Raymond James raised Diamondback Energy’s price target to $242 from $240 and expects slightly higher 2026 production, more completions, and increased workovers following the Iran conflict. The firm also sees higher 2027 capex and production as Diamondback may add one to two rigs later this year, while buybacks may pause temporarily in 2Q-3Q 2026 as the company prioritizes $749 million and $1.4 billion of debt maturities. Diamondback has also redeemed about $283 million of 2051 notes and $494 million of 2052 notes, with earnings due May 4.

Analysis

The setup is less about a near-term oil beta trade and more about FANG using a strong tape to re-rate the durability of its capital return model.

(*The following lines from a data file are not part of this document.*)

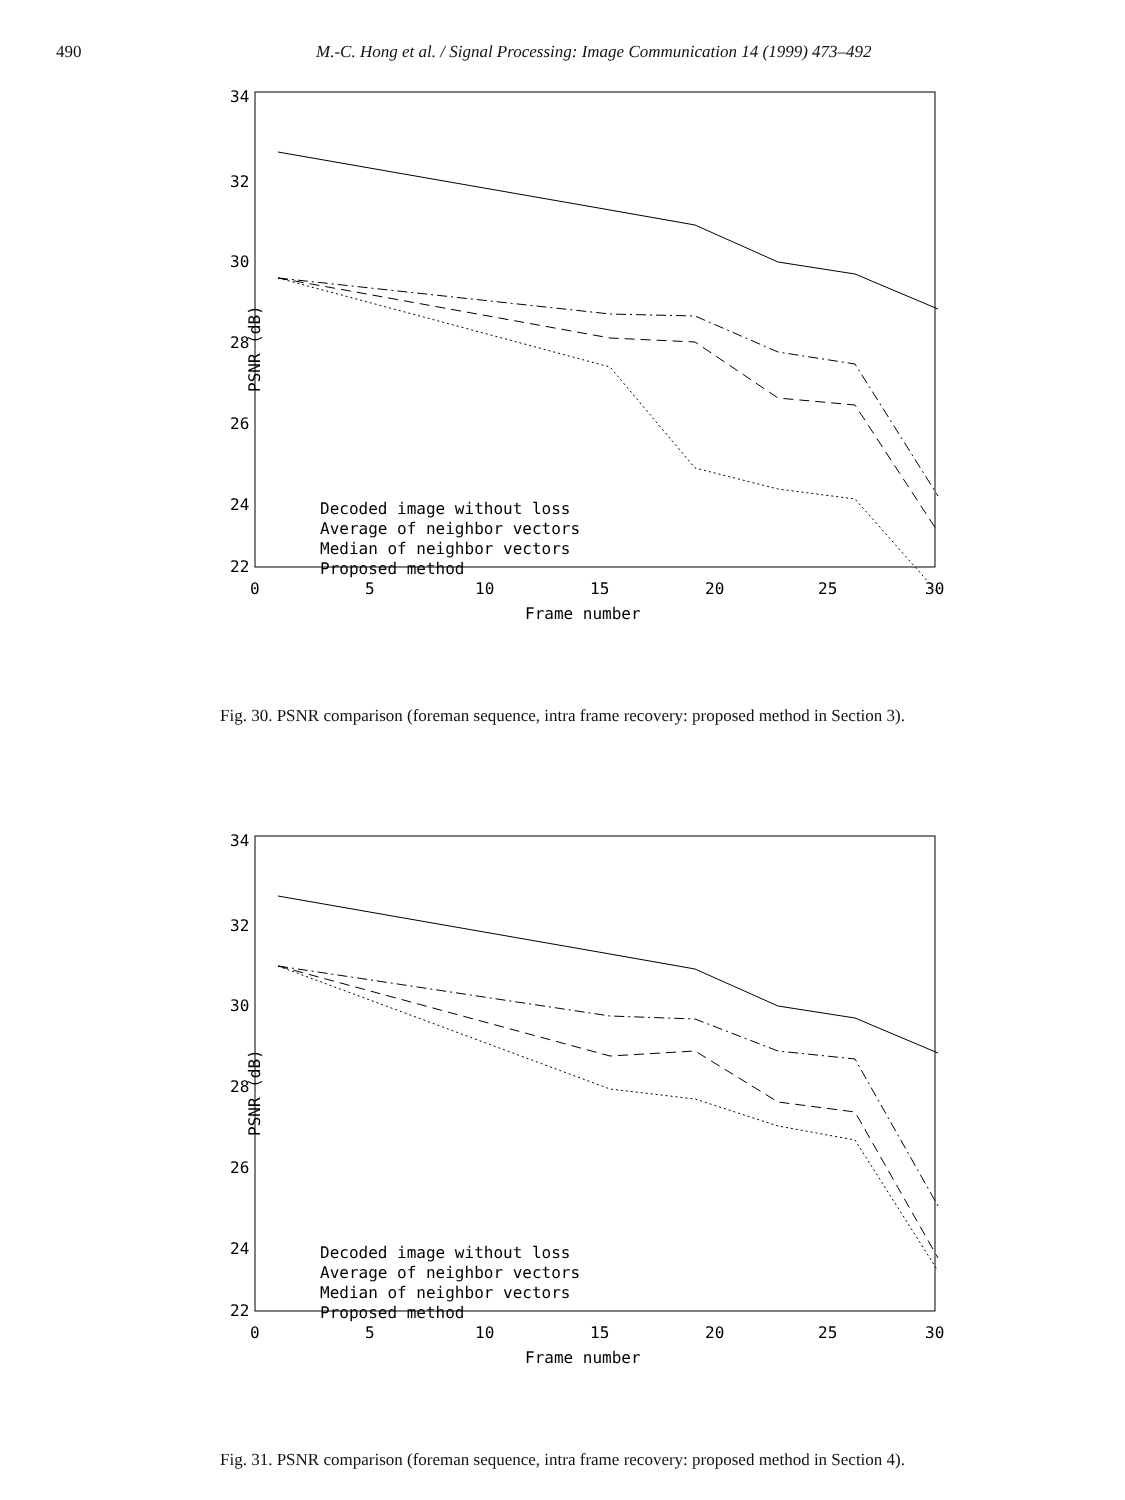490 M.-C. Hong et al. / Signal Processing: Image Communication 14 (1999) 473–492
34
32
30
28
26
24
22
PSNR (dB)
0
5
10
15
20
25
30
Frame number
Decoded image without loss
Average of neighbor vectors
Median of neighbor vectors
Proposed method
Fig. 30. PSNR comparison (foreman sequence, intra frame recovery: proposed method in Section 3).
34
32
30
28
26
24
22
PSNR (dB)
0
5
10
15
20
25
30
Frame number
Decoded image without loss
Average of neighbor vectors
Median of neighbor vectors
Proposed method
Fig. 31. PSNR comparison (foreman sequence, intra frame recovery: proposed method in Section 4).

By leaning into completions and workovers while peers stay disciplined, the company is signaling it can convert spot strength into incremental barrels faster than the market tends to assume; that usually compresses the gap between realized pricing and consensus production, which is where earnings surprises come from. The balance-sheet refresh also matters: in a higher-rate world, retiring near-dated liabilities is effectively a low-risk equity substitute because it protects future optionality without forcing a permanent step-up in leverage. The second-order effect is that FANG may temporarily underperform the highest-beta E&Ps if buybacks are paused, even though the longer-dated equity story improves. Investors often treat repurchases as a direct valuation support, but in this case the pause is a funding bridge to de-risk 2026-27 maturities; that can create a short window where headline capital return looks worse while intrinsic equity value rises. If oil holds and the company adds rigs later this year, the market will likely have to reprice 2027 volumes before those barrels actually show up, which is the cleaner catalyst than the upcoming quarter. Consensus may be underestimating how much of this is a volatility-management story rather than a simple production-growth story. If geopolitical risk fades and near-term crude cools, the market could punish the accelerated activity decision as mistimed capex expansion; if crude stays firm, the same decision will look prescient and drive multiple expansion. The asymmetry is that downside is cushioned by asset quality and liquidity actions, while upside comes from a possible double beat on both volumes and capital structure, which is why the best risk/reward may be in owning the stock into the print but hedging event risk with defined downside.